In some circumstances, in-person provocations are more dangerous than those that occur via social media. The former can turn an unruly but mostly peaceful crowd into a mob, which is arguably what happened last week. Yes, there were agitators who went looking for a fight, but without Trump's incitement there may not have been enough of them to overwhelm the police. In that context, the imminence of the threat exacerbated the content.

But in other contexts and in other ways, online agitation can be worse, making imminence an exacerbating circumstance but hardly a necessary condition for speech to be unprotected. Permanence, no less than imminence, can make threats much more dangerous. Trump's tweets, before they were taken down, are quite obviously relevant to whether he was intentionally inciting violence and whether they were related to the violence that actually happened. Their permanence (he could just host a website, direct his followers there, and he wouldn't need Twitter) makes a constitutional difference.

Imminence in some cases will be relevant to the line between protected speech and incitement, but it should not be what it is today, a pre-requisite for a judge to find incitement. The law needs to catch up to that internet reality.


hardreaders said...

Sort of apropos to this, How Appealing has coverage of an interesting 1A decision out of CA9.

Greg said...

I'm not sure I understand how much the internet changes this, for 2 reasons.

1.) Are you saying that David could open a full-page ad in the New York Times on January 1st saying "The Election was stolen! Let's all try to kill Joe Biden before our country goes to rot. He's giving a speech December 17th in D.C. Let's go, and shoot him dead."

2.) If the answer to the above is yes, what about paying in advance for a full-page ad that would run every week for a year saying the same thing?

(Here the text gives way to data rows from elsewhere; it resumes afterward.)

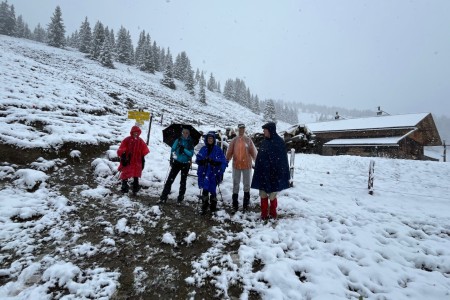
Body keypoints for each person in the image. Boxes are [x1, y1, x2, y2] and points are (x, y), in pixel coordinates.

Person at [251, 122, 290, 220]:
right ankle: (264, 214)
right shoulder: (264, 142)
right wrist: (259, 169)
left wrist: (278, 172)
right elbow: (260, 158)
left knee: (272, 196)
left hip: (274, 175)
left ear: (270, 130)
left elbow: (282, 161)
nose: (264, 132)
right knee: (263, 194)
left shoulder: (279, 142)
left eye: (265, 130)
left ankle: (273, 213)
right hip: (264, 174)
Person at [226, 123, 257, 212]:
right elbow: (229, 152)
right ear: (238, 129)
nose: (241, 130)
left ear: (244, 129)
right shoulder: (234, 140)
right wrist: (226, 161)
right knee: (236, 183)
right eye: (240, 128)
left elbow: (253, 152)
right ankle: (235, 203)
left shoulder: (248, 140)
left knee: (246, 184)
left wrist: (257, 162)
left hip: (247, 165)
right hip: (236, 165)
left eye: (243, 128)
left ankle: (245, 204)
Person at [159, 128, 195, 204]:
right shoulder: (178, 140)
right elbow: (173, 150)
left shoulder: (190, 142)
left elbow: (191, 154)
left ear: (188, 134)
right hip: (177, 162)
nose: (185, 134)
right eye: (184, 132)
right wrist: (172, 157)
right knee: (170, 180)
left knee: (183, 181)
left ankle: (180, 198)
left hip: (186, 163)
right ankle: (163, 197)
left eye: (187, 133)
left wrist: (184, 149)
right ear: (182, 133)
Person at [196, 131, 228, 214]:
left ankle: (213, 204)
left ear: (214, 139)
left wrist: (213, 162)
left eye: (211, 138)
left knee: (212, 188)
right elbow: (198, 160)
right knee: (205, 188)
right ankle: (205, 203)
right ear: (207, 139)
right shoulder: (203, 149)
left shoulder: (217, 149)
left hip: (213, 172)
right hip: (204, 171)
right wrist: (203, 160)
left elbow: (222, 160)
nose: (210, 139)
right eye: (209, 138)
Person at [117, 125, 150, 195]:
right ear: (132, 132)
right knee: (126, 172)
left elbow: (145, 149)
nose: (136, 134)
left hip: (137, 160)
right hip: (128, 159)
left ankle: (135, 188)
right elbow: (122, 148)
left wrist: (142, 157)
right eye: (134, 132)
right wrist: (123, 155)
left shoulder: (140, 141)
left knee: (136, 173)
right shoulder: (127, 139)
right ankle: (124, 186)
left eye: (137, 132)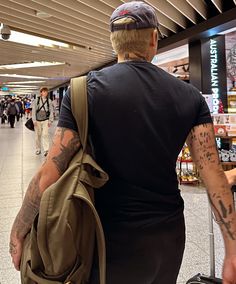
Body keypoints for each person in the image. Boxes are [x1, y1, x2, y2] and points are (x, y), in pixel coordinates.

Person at [9, 2, 236, 283]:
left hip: (104, 237)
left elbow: (49, 172)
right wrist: (232, 250)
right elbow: (213, 177)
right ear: (154, 39)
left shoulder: (83, 92)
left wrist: (19, 229)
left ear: (113, 42)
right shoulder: (189, 97)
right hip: (167, 237)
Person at [31, 87, 54, 156]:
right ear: (41, 92)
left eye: (46, 92)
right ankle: (38, 149)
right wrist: (34, 120)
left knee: (45, 135)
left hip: (45, 120)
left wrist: (50, 120)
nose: (45, 93)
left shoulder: (49, 101)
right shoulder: (36, 100)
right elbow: (33, 111)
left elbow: (51, 111)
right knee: (38, 136)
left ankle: (46, 150)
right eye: (44, 92)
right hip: (37, 121)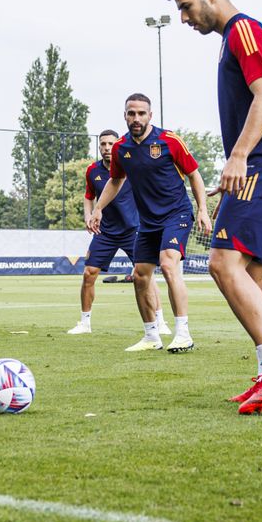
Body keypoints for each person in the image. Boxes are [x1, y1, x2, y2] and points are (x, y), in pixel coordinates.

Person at [167, 0, 262, 414]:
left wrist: (239, 157)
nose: (185, 19)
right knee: (251, 275)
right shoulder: (232, 40)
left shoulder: (243, 31)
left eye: (187, 7)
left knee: (221, 263)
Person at [87, 94, 208, 353]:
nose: (136, 118)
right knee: (140, 276)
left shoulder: (169, 141)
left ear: (150, 116)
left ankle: (183, 334)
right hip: (148, 222)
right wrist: (98, 209)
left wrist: (203, 210)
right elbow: (115, 181)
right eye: (131, 113)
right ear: (125, 116)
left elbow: (194, 175)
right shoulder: (121, 148)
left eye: (141, 113)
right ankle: (151, 336)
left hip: (177, 214)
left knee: (167, 263)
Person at [67, 129, 153, 335]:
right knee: (89, 274)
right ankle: (85, 323)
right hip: (105, 232)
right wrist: (88, 216)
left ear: (118, 145)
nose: (107, 148)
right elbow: (88, 196)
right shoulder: (92, 171)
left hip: (134, 230)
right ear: (99, 147)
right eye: (103, 144)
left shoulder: (131, 167)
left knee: (144, 275)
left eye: (111, 144)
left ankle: (159, 321)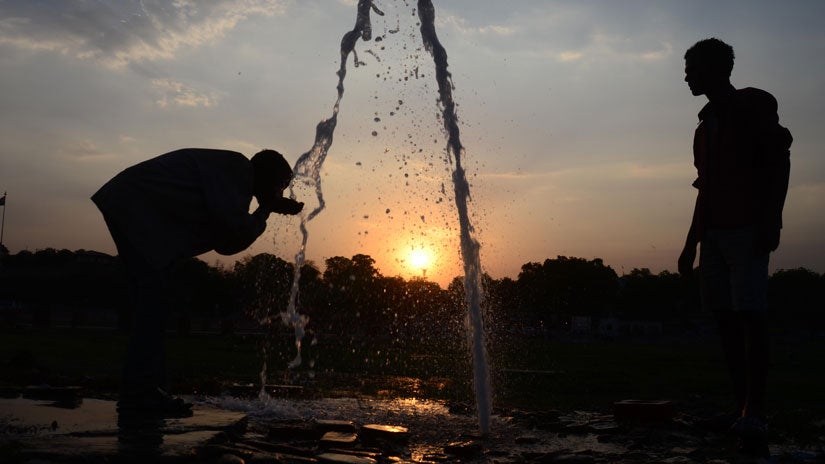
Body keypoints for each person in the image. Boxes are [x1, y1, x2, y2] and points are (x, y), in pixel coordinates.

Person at [93, 148, 303, 416]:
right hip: (136, 203)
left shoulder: (234, 183)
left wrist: (264, 209)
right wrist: (267, 209)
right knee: (153, 302)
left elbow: (228, 243)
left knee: (153, 303)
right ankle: (141, 394)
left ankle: (148, 390)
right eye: (281, 186)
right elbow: (230, 234)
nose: (281, 194)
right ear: (268, 175)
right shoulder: (238, 169)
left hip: (132, 202)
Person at [678, 38, 791, 459]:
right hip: (715, 234)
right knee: (725, 318)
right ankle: (740, 405)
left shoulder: (754, 105)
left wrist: (772, 219)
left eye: (691, 68)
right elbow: (704, 190)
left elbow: (779, 161)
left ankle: (755, 412)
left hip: (748, 228)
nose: (686, 76)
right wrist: (690, 244)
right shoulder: (703, 129)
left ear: (715, 68)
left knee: (750, 315)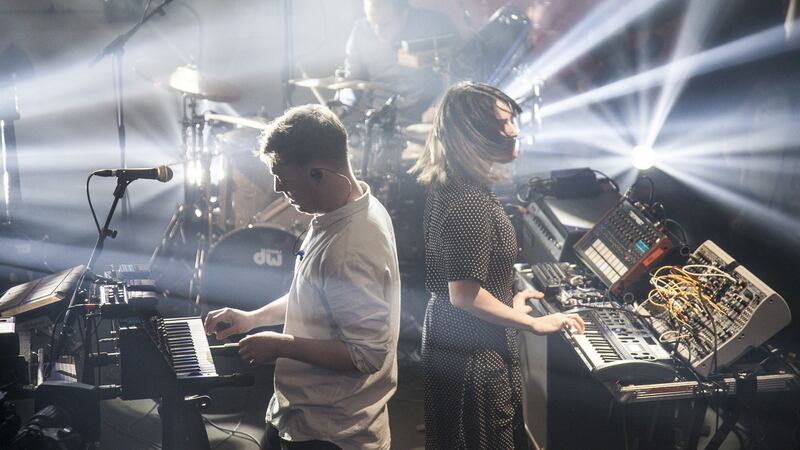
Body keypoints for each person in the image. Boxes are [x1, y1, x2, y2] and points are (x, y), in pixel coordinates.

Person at [204, 104, 401, 450]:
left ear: (317, 173)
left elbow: (366, 356)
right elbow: (313, 297)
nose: (277, 187)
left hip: (332, 434)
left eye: (282, 175)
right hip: (306, 418)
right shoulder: (345, 210)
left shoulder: (352, 245)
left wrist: (279, 345)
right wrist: (253, 319)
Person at [409, 81, 586, 449]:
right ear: (472, 134)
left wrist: (508, 304)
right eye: (502, 123)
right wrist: (534, 322)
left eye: (511, 120)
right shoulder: (469, 201)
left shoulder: (457, 185)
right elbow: (463, 295)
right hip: (472, 352)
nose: (513, 130)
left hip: (459, 340)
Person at [337, 0, 459, 123]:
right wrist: (341, 106)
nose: (377, 31)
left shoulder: (435, 25)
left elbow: (459, 76)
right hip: (380, 118)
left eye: (384, 24)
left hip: (426, 118)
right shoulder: (360, 31)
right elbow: (352, 81)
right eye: (371, 22)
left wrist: (438, 106)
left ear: (404, 13)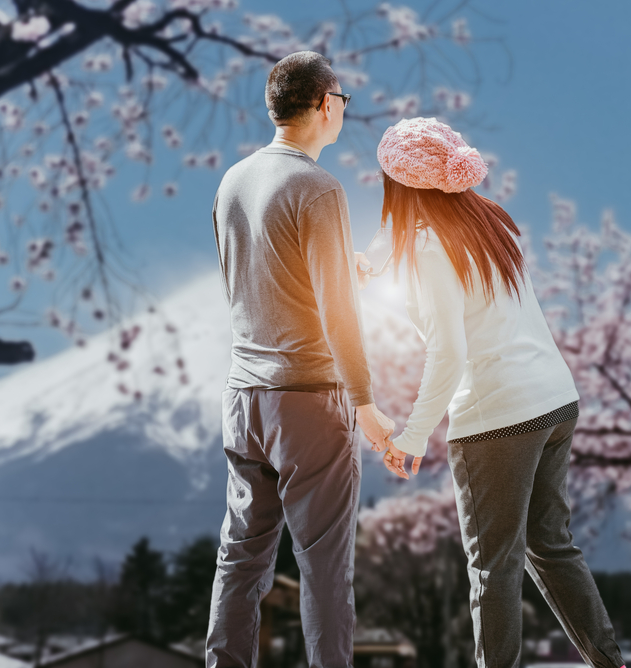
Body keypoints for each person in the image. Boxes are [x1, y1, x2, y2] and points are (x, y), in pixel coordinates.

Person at [375, 117, 627, 668]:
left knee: (494, 567)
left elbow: (449, 353)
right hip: (555, 401)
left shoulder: (428, 248)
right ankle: (611, 662)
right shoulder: (489, 221)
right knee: (551, 545)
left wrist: (413, 435)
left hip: (498, 419)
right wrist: (371, 263)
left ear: (400, 187)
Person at [206, 51, 395, 668]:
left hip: (243, 398)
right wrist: (365, 403)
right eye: (342, 98)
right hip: (310, 399)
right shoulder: (319, 187)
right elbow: (336, 311)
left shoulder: (233, 179)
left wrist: (343, 265)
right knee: (322, 570)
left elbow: (257, 277)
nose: (343, 109)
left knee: (241, 559)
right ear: (323, 103)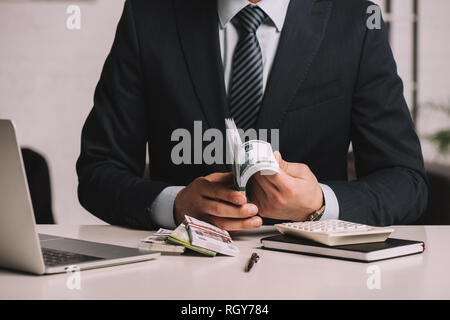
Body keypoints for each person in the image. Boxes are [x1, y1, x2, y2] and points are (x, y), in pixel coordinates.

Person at [76, 0, 428, 231]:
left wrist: (320, 205)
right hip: (181, 273)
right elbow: (99, 171)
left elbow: (405, 180)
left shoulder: (355, 21)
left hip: (315, 276)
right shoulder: (149, 14)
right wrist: (174, 204)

Isn't posting a web page equivalent to the weekly full-page ad?

Eric Segall said...

He can’t do 1 or 2 in my world.

Solomon Goldman said...

I think that you’re downplaying the role of the “likelihood” of producing violence. For example, in your fourth hypothetical (kill as many Democrats as possible v. kill Pelosi and Schumer), the different result would not be based on the imminence of the violence, but rather on how likely violence would be when there’s a named target.
Just as with imminence, likelihood needs to be based on context, and I agree with your main point that the medium of the internet is an important part of that context. Here are a few suggestions about other contextual questions to ask for both likelihood and imminence:
1) Are the words addressed to a particular person?
2) Is there a victim/target of the words?
3) If there is a victim/target, is it a specific victim/target, or a general target.
4) Is there a timetable for the proposed action?
5) Is there a specific method for carrying out the proposed action?

Greg said...

Prof. Segall, I'm asking if either of those scenarios would fail the current imminence rule as it stands today.

I wonder if it could be successfully argued that any clearly identified date meets the imminence requirement, no matter how far in the future, because the real purpose of the imminence requirement is about being in the near enough future to be an identifiable time rather than a hypothetical, not about being within some arbitrary time limit.